The most admiring aspect on Telgemeier’s books is the fact that she intertwines her home, Northern California, with her novels. The story’s setting, Bahía de la Luna, is based on the San Francisco/Northern California area where she grew up. She always considers that area to be her life-long muse, and it definitely shows.

Similarly, her family influences the stories in her novels. With “Smile” and “Sisters,” they are autobiographical accounts. Here it is a work of fiction, but the characters are just as easy to emphasize as in any of her other novels.  

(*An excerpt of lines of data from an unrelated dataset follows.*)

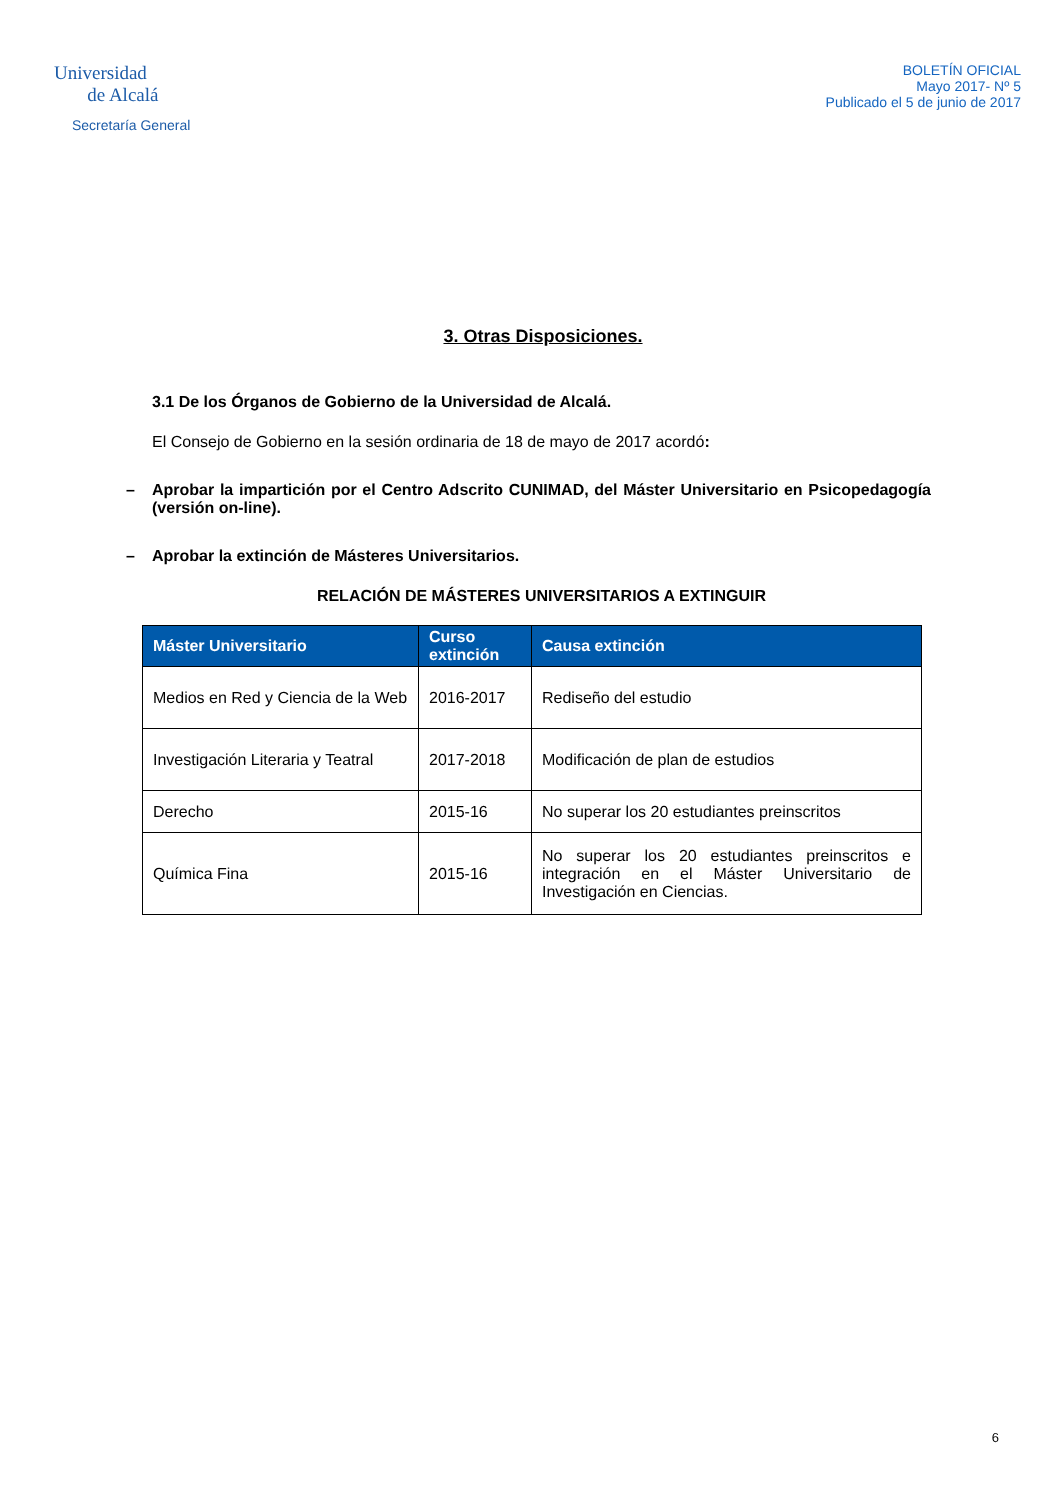Universidad
de Alcalá
Secretaría General
BOLETÍN OFICIAL
Mayo 2017- Nº 5
Publicado el 5 de junio de 2017
3. Otras Disposiciones.
3.1 De los Órganos de Gobierno de la Universidad de Alcalá.
El Consejo de Gobierno en la sesión ordinaria de 18 de mayo de 2017 acordó:
– Aprobar la impartición por el Centro Adscrito CUNIMAD, del Máster Universitario en Psicopedagogía (versión on-line).
– Aprobar la extinción de Másteres Universitarios.
RELACIÓN DE MÁSTERES UNIVERSITARIOS A EXTINGUIR
| Máster Universitario | Curso extinción | Causa extinción |
| --- | --- | --- |
| Medios en Red y Ciencia de la Web | 2016-2017 | Rediseño del estudio |
| Investigación Literaria y Teatral | 2017-2018 | Modificación de plan de estudios |
| Derecho | 2015-16 | No superar los 20 estudiantes preinscritos |
| Química Fina | 2015-16 | No superar los 20 estudiantes preinscritos e integración en el Máster Universitario de Investigación en Ciencias. |
6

The story line is no exception. Cat and the rest of her family have to move to Bahía de la Luna. Cat’s sister, Maya, had been diagnosed with cystic fibrosis, and the breeze flying through the town is supposed to help her live with her illness. Maya is open to this change; she is even excited for what each day may bring. Cat is very hesitant and is closed-minded to anything to do with the town. All the while, there is a Day of the Dead celebration coming up in that town where all the ghosts get together with their loved ones and have a party. As she grows more accustomed to the town, Cat realizes that she has to overcome her fears and preconceptions of ghosts not only for her sister’s sake but for her own.

Now, Maya is one of the best characters of the novel. She was diagnosed with cystic fibrosis at an early age, but it does not inhibit her spirit in any way. She is open to new experiences and wants to live her life while she still can. She also serves as Cat’s voice of reason as well as her rock .

Cat is also a decent character. In light of her sister’s illness as well as adjusting to her new home, she has so much to prove to her family as well as to herself. She may not always accept change right away, but when she does accept it, not only does the reader feel satisfied, but Cat herself discovers happiness that she never thought she would find.

The other characters are also enjoyable. Chances are that most readers know these characters or have known people who were like them, which is what makes Telgemeier’s work so enjoyable to read.

Overall, “Ghosts” is a very good read. Check it out, and prepare for the unexpected.